Asili nido: Italia indietro nel Sud e aree interne.
Sono 28 i posti disponibili nei nidi e nei servizi prima infanzia ogni 100 bambini con meno di 3 anni. Un dato italiano in netta controtendenza (chi lo avrebbe mai detto) rispetto ai Paesi europei più rispettosi degli “obiettivi di Barcellona” che, ricordiamolo, riguardano la diffusione di nidi, servizi e scuole per l’infanzia, da offrire ad almeno il 33% dei bimbi sotto i 3 anni e al 90% di quelli tra 3 e 5 anni.
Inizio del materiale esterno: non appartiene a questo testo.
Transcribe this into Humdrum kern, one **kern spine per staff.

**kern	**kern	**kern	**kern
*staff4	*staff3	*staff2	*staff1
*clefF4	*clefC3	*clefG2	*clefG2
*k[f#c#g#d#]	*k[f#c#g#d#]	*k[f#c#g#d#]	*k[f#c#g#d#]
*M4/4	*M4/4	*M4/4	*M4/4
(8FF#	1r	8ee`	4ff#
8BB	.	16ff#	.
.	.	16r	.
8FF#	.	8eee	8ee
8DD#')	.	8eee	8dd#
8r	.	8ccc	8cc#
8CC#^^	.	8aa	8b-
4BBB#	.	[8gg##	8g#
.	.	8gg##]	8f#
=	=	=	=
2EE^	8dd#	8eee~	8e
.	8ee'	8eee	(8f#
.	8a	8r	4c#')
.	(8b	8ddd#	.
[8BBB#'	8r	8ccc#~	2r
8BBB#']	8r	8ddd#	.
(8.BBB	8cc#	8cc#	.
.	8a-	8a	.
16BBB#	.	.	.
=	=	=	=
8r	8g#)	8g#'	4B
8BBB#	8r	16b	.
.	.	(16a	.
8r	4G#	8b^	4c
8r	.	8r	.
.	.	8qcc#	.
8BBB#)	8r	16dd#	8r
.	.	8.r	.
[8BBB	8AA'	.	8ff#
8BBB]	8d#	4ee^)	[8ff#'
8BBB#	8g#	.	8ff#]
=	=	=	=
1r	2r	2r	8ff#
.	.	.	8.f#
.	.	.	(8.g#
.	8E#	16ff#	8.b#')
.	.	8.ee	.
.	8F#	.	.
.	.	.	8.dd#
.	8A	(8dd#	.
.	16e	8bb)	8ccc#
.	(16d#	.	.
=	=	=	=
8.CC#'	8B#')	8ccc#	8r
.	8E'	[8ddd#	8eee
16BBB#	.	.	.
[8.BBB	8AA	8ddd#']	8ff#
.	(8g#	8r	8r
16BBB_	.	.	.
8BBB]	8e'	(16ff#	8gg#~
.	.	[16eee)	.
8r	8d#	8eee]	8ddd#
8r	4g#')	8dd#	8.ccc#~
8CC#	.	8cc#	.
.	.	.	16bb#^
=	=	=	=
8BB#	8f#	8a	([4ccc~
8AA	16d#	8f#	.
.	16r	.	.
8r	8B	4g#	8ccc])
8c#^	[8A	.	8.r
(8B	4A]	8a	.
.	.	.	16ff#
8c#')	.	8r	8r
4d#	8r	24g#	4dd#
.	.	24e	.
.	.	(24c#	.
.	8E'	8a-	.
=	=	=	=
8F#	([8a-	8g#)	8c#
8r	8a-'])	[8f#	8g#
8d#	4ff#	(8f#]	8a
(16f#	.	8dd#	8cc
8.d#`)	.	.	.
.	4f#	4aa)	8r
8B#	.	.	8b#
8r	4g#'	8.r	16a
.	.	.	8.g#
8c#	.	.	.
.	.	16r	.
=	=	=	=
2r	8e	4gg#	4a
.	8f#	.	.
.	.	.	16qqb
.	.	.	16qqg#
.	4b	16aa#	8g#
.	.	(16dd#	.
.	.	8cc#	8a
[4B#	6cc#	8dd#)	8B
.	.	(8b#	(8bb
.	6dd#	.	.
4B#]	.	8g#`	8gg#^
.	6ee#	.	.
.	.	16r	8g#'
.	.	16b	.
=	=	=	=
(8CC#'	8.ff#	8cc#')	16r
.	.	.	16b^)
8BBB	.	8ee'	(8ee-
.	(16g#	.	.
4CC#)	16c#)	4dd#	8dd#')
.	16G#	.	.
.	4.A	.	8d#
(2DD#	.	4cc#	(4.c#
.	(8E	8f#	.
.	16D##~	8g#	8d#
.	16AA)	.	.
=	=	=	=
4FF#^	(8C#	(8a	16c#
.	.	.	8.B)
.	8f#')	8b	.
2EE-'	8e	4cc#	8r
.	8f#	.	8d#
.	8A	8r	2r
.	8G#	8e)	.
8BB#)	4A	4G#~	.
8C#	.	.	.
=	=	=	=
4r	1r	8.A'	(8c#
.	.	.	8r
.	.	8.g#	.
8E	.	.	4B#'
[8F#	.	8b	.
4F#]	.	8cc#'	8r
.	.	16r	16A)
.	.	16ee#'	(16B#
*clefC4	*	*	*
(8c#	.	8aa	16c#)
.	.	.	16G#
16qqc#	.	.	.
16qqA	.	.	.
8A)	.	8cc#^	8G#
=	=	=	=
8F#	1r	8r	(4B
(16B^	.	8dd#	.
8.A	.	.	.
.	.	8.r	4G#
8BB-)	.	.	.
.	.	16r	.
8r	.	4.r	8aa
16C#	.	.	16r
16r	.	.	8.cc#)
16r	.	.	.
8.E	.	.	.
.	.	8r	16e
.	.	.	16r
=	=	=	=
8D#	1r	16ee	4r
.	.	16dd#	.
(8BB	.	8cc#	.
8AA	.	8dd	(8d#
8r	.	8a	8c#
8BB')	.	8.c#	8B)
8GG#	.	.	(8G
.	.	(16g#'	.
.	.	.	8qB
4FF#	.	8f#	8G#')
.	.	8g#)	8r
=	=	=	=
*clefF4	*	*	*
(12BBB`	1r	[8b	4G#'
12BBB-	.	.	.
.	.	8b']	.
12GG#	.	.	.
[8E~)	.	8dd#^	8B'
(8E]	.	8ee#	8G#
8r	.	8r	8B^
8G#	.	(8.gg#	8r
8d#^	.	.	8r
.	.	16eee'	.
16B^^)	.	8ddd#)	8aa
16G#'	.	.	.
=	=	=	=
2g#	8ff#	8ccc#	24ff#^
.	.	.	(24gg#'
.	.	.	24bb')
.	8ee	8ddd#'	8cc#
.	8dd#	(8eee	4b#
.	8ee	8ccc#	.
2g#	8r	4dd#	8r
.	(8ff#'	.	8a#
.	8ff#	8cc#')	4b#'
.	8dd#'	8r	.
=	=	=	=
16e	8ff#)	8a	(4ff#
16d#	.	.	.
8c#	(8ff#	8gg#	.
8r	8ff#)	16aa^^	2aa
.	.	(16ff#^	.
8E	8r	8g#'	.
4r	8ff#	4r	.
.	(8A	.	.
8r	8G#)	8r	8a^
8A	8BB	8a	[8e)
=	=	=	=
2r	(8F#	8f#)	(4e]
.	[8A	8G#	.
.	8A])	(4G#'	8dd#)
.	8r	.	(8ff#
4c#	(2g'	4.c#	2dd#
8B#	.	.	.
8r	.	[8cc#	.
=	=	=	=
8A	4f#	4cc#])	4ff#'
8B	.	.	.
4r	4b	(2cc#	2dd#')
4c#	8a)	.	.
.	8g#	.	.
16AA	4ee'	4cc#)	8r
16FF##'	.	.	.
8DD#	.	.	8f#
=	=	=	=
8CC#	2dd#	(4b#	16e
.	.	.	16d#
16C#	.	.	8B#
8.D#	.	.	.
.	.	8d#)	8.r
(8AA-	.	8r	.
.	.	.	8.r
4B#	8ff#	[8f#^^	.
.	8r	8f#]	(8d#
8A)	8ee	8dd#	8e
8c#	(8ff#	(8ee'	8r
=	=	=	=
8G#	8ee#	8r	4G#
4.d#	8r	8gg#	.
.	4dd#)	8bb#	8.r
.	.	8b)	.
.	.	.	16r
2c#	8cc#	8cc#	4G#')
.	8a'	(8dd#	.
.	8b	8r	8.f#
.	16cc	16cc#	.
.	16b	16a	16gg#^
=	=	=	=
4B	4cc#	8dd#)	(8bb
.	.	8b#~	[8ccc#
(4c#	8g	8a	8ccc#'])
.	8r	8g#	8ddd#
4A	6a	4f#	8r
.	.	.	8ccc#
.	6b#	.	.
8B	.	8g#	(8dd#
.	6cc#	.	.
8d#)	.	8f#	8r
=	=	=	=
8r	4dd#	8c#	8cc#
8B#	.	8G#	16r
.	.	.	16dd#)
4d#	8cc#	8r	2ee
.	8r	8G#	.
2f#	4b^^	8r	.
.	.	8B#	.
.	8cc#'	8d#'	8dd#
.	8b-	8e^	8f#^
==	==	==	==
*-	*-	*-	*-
Percentuali italiane particolarmente basse nel mezzogiorno e nelle aree interne, al momento molto distanti anche dalla media nazionale, secondo l’ultima rilevazione di Fondazione Openpolis.
In termini assoluti, l’offerta di nidi sul territorio nazionale è rimasta in linea con quella dell’anno precedente (350mila posti autorizzati). Ma il calo della platea potenziale, legato alla diminuzione delle nascite, fa sì che l’offerta cresca in termini relativi.
Alla fine del 2022 il Consiglio dell’Ue ha indicato il nuovo obiettivo tendenziale del 45%. Un target modulato in base alla situazione del Paese, non tassativo, per cui gli stati oggi al di sotto del 20% dovrebbero migliorare il proprio indicatore di almeno il 90%. Mentre quelli tra 20 e 33% – come il nostro – dovrebbero migliorare di almeno il 45% o almeno fino al raggiungimento di un tasso di partecipazione del 45%.
Nell’arco dell’ultimo decennio, l’Italia, però, ha visto crescere la sua offerta potenziale: erano meno di 23 i posti ogni 100 bimbi nel 2013. Ma gli obiettivi europei restano lontani e pesano ancora molto i divari territoriali esistenti.